_TASK ITEM 1_.
In the text on the natural hair movement, who coined the notion of "quiet"?
_TASK ITEM 2_.
Extend the passage on the natural hair movement with the paragraph that would follow its final sentence.

━━━━━ EXCERPTED TEXT ━━━━━

Creams, pomades, and butters packaged in brightly-colored bottles for “natural hair” now grace the shelves of beauty supply stores in various countries. Black women are spearheading the contemporary natural hair movement, commonly defined as one that encourages “women with African ancestry to celebrate and enjoy the natural characteristics of their kinky, curly, hair texture.” Historically, institutional racism has catalyzed natural hair movements, and consequently, institutions and the public politicize Black women’s hair. While the narrative of the modern natural hair movement is political, employing the notion of “quiet,” coined by Kevin Quashie, the natural hair movement should not oversaturate the discourse of the natural hair movement with politics and resistance, as that narrative erases the humanity of Black women.

━━━━━ DATASET EXCERPTS ━━━━━

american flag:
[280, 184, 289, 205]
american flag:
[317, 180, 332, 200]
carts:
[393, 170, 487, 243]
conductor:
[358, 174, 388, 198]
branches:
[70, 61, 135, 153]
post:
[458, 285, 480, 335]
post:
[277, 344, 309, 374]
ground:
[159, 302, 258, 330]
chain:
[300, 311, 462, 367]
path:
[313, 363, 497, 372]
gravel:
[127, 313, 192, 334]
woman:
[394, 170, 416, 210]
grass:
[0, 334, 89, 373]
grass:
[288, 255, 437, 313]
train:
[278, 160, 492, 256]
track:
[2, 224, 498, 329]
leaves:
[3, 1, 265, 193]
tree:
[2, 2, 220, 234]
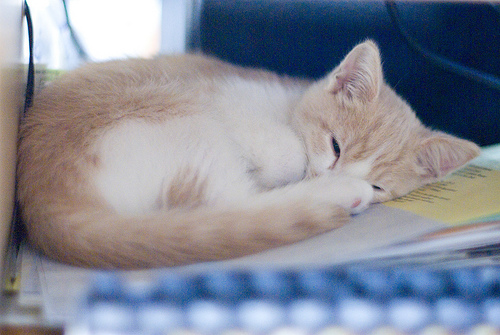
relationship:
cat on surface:
[17, 37, 485, 272] [281, 179, 468, 316]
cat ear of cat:
[326, 37, 381, 104] [36, 29, 458, 289]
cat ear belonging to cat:
[326, 37, 381, 104] [17, 37, 485, 272]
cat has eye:
[17, 37, 485, 272] [321, 128, 342, 155]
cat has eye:
[17, 37, 485, 272] [368, 179, 387, 201]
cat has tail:
[17, 37, 485, 272] [58, 175, 372, 267]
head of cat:
[298, 44, 473, 184] [17, 37, 485, 272]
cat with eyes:
[17, 36, 478, 266] [332, 127, 386, 207]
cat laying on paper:
[17, 36, 478, 266] [1, 136, 499, 318]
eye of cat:
[322, 118, 345, 162] [17, 36, 478, 266]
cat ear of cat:
[326, 37, 381, 104] [17, 36, 478, 266]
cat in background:
[17, 36, 478, 266] [25, 9, 482, 141]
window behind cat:
[60, 6, 188, 70] [17, 36, 478, 266]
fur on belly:
[176, 145, 305, 195] [131, 107, 281, 213]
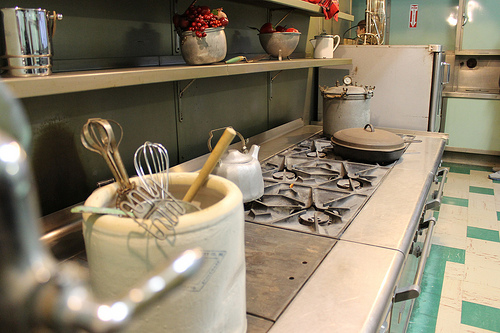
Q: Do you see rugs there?
A: No, there are no rugs.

━━━━━

_WRITTEN ANSWER 1_.
Kevin Quashie

_WRITTEN ANSWER 2_.
Structural racism manifests hair discrimination in many countries, including the United States and South Africa. In the United States, hair discrimination stems from slavery. Beauty standards favored whiteness, thus any physicality of Blackness was undesirable. To differentiate Afro-textured hair from “white” hair, white people described enslaved peoples’ hair as “nappy, which”stems from the word “nap,” originally used to describe the tuft of cotton on the plant that grows before harvest. Therefore, the etymology of “nappy” is inherently derogatory towards Black women in the United States. Further, during apartheid, South African schools enforced the “pencil test” to exclude students with kinky hair from access to education; when a teacher put a pencil in a student’s hair, if the pencil fell through, the student would have more access to academic opportunities, whereas if the pencil stayed, the state would restrict academic opportunities for the student. Structural racism stigmatizes natural, Black hair, especially on Black women, thus hair is always a point of social and political contention.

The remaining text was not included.